Arrange everything from the line containing "NHS NW London CCG ahorra tiempo y" down to and including the line containing "volution Societale" as a Markdown table with a Row column that numbers each line and a Line column that holds it. Leave out blank lines and pictures.

=== Dataset content ===

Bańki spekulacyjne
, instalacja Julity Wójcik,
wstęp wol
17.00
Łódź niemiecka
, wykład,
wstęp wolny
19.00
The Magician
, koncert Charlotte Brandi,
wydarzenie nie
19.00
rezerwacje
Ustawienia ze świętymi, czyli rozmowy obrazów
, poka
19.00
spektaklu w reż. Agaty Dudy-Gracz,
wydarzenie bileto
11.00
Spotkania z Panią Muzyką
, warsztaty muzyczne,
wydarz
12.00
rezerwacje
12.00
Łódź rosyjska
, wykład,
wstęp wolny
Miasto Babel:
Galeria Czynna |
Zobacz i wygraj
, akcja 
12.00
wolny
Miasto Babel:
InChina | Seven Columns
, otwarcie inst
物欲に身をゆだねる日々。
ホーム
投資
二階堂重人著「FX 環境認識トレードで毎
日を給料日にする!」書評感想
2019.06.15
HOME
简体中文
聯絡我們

===
=== Dataset content ===

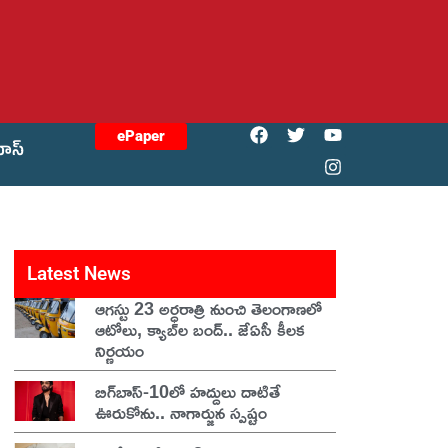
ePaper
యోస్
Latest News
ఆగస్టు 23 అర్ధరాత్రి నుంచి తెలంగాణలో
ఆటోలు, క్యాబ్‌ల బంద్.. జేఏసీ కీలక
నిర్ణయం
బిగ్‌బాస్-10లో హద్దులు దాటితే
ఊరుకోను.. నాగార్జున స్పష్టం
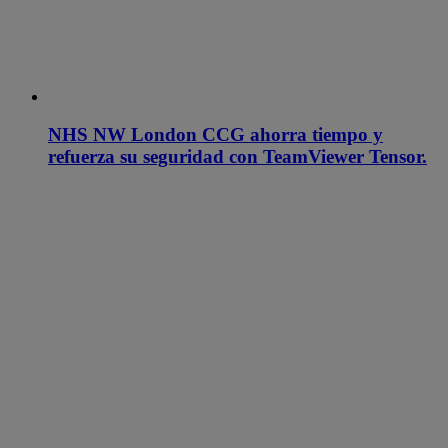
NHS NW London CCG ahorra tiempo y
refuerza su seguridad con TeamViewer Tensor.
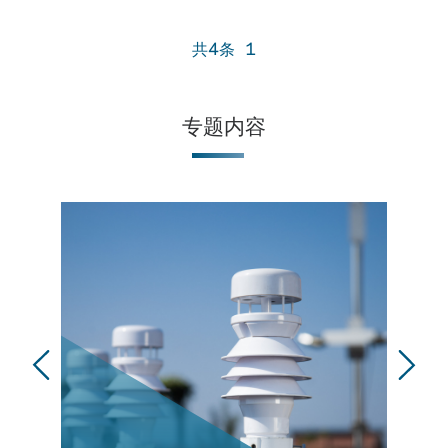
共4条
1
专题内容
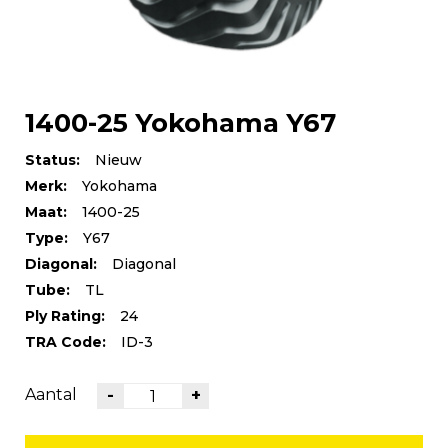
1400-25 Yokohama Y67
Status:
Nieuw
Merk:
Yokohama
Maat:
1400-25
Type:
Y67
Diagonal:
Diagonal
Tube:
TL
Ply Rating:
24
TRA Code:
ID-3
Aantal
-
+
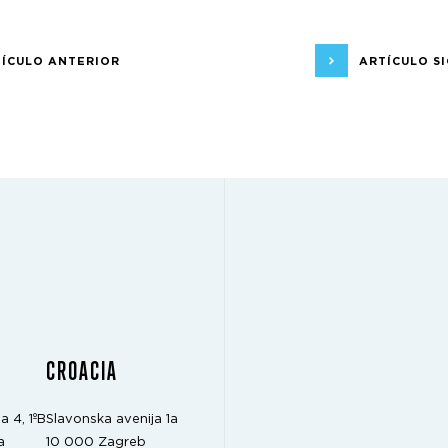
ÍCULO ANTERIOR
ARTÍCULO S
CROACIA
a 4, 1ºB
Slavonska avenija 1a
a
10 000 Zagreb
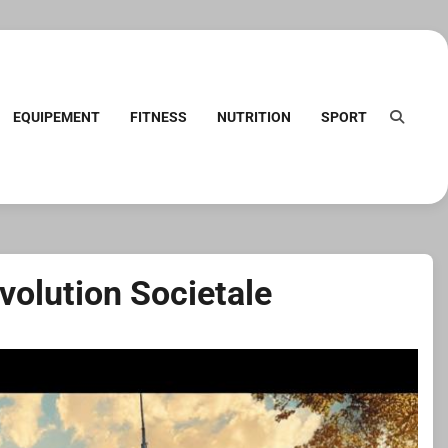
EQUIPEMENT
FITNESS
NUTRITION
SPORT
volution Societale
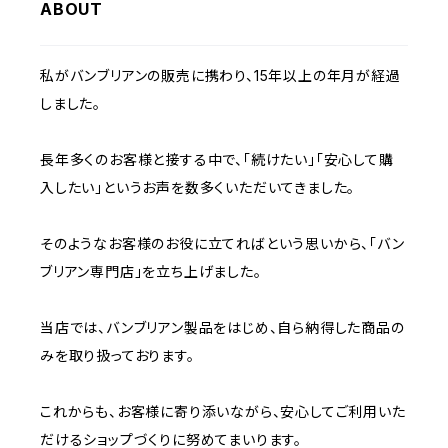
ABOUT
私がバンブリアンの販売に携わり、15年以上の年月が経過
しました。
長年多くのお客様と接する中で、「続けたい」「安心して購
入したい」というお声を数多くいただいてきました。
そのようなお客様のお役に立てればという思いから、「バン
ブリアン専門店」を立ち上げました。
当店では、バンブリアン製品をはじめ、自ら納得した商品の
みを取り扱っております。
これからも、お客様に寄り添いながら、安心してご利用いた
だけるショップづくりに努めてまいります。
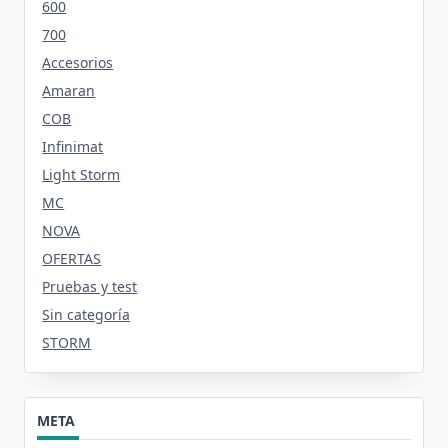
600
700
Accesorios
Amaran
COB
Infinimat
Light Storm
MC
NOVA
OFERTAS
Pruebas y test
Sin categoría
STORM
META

===

▶ Task output
| Row | Line |
|---|---|
| 1 | NHS NW London CCG ahorra tiempo y |
| 2 | refuerza su seguridad con TeamViewer Tensor. |
| 3 | 共4条 |
| 4 | 1 |
| 5 | 专题内容 |
| 6 | 1400-25 Yokohama Y67 |
| 7 | Status: |
| 8 | Nieuw |
| 9 | Merk: |
| 10 | Yokohama |
| 11 | Maat: |
| 12 | 1400-25 |
| 13 | Type: |
| 14 | Y67 |
| 15 | Diagonal: |
| 16 | Diagonal |
| 17 | Tube: |
| 18 | TL |
| 19 | Ply Rating: |
| 20 | 24 |
| 21 | TRA Code: |
| 22 | ID-3 |
| 23 | Aantal |
| 24 | - |
| 25 | + |
| 26 | ÍCULO ANTERIOR |
| 27 | ARTÍCULO S |
| 28 | CROACIA |
| 29 | a 4, 1ºB |
| 30 | Slavonska avenija 1a |
| 31 | a |
| 32 | 10 000 Zagreb |
| 33 | EQUIPEMENT |
| 34 | FITNESS |
| 35 | NUTRITION |
| 36 | SPORT |
| 37 | volution Societale |